Tuesday, May 26, 2009

An end to the "widow penalty?"

A court in Massachusetts (Taing v. Napolitano) has held that a woman from Cambodia could continue with her permanent residence application although her US citizen husband died before the paperwork was processed. The US immigration service (CIS) argued that Mrs. Taing no longer qualified as a "spouse" since her husband had died before the case was approved.

This controversial so-called "widow penalty" has been the subject of many news articles, listed
here. The New York Times recently called on the government to end this penalty also.

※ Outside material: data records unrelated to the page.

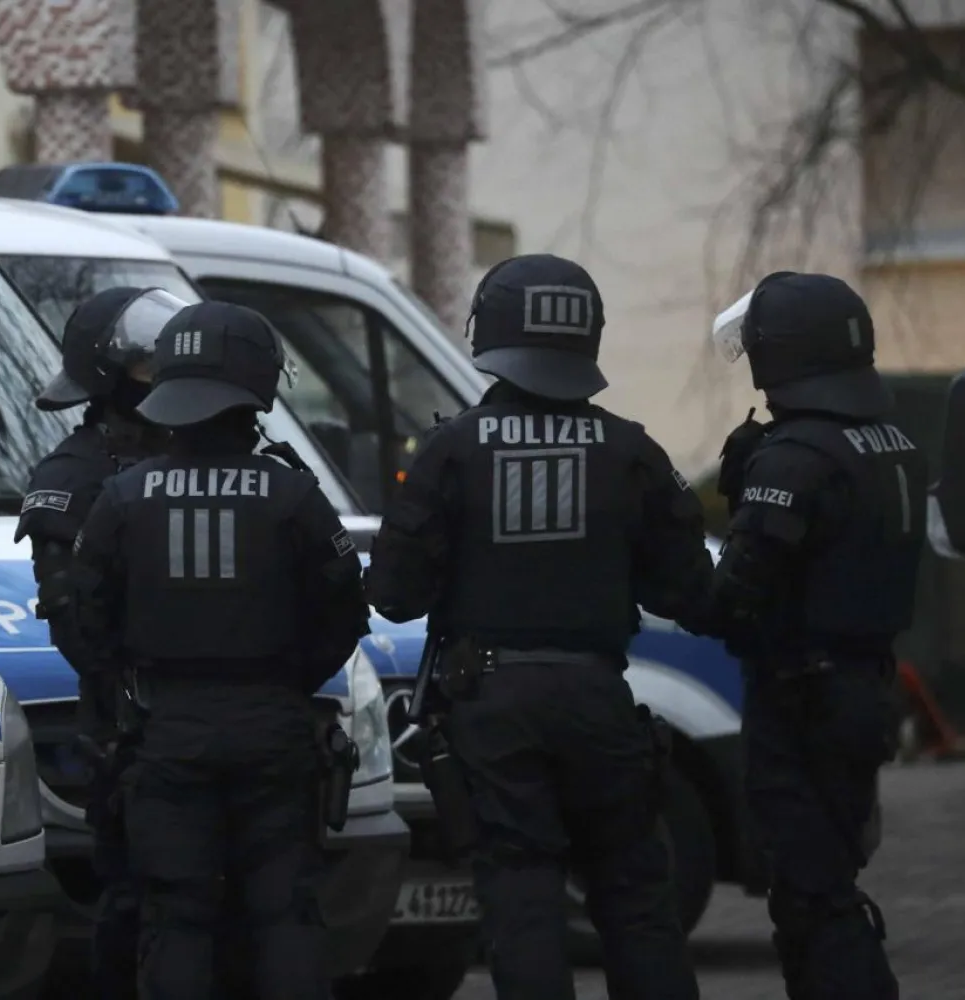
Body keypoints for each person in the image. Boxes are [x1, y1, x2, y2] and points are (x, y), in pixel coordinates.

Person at [365, 253, 706, 1000]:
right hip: (599, 699)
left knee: (520, 896)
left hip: (490, 707)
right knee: (636, 896)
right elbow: (689, 590)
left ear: (488, 333)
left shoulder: (450, 450)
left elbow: (392, 596)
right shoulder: (633, 450)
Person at [69, 300, 370, 1000]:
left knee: (177, 918)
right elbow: (345, 613)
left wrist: (135, 687)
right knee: (285, 914)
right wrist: (287, 684)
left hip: (166, 731)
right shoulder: (294, 495)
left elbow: (87, 623)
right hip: (273, 725)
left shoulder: (122, 497)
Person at [710, 272, 919, 1000]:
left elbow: (736, 595)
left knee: (811, 897)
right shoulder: (891, 442)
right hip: (865, 688)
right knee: (828, 875)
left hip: (803, 700)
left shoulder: (796, 457)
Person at [15, 285, 190, 1000]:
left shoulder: (218, 455)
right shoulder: (76, 476)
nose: (168, 378)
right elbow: (77, 627)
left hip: (236, 732)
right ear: (112, 377)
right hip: (136, 733)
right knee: (144, 908)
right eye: (152, 366)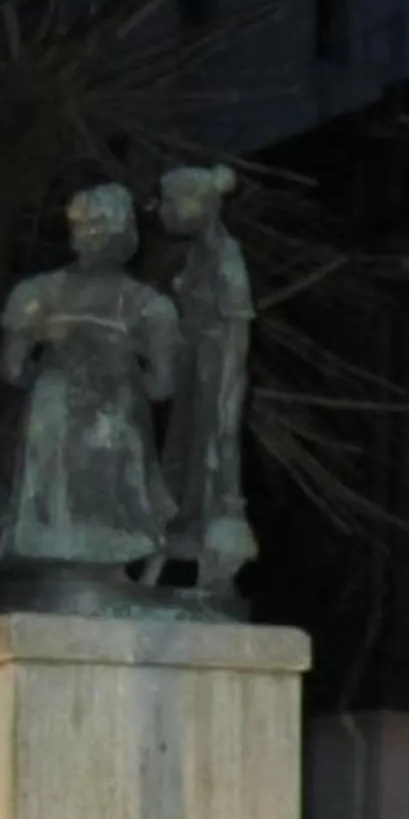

Mrs. Taing entered the US in 2004. Later that year, she married her late husband and they filed the relevant immigration paperwork. Six months later, Mr. Taing tragically died, before the immigration filings were approved. USCIS denied the permanent residence application, on the basis that Mrs. Taing was no longer a "spouse."
The US Court of Appeals for the First Circuit agreed with the Sixth and Ninth Circuit court's views that the plaintiff in this situation remained a "spouse" and that she should not be penalized because CIS didn't adjudicate the case quickly enough.
Although we rest our holding on entirely legal grounds, we note that our decision comports with common sense. We do not believe that Congress intended for the speed at which immigration authorities attend to a pending application to be dispositive in determining when a surviving spouse like Mrs. Taing, who has diligently followed the rules, can qualify as [a spouse.] As our sister court has recently noted, the result the government seeks would "create[] an arbitrary, irrational and inequitable outcome in which approvable petitions will be treated differently depending solely upon when the government grants the approval." Lockhart, 561 F.3d at 620 (quoting Robinson, 554 F.3d at 371 (Nygaard, J., dissenting)).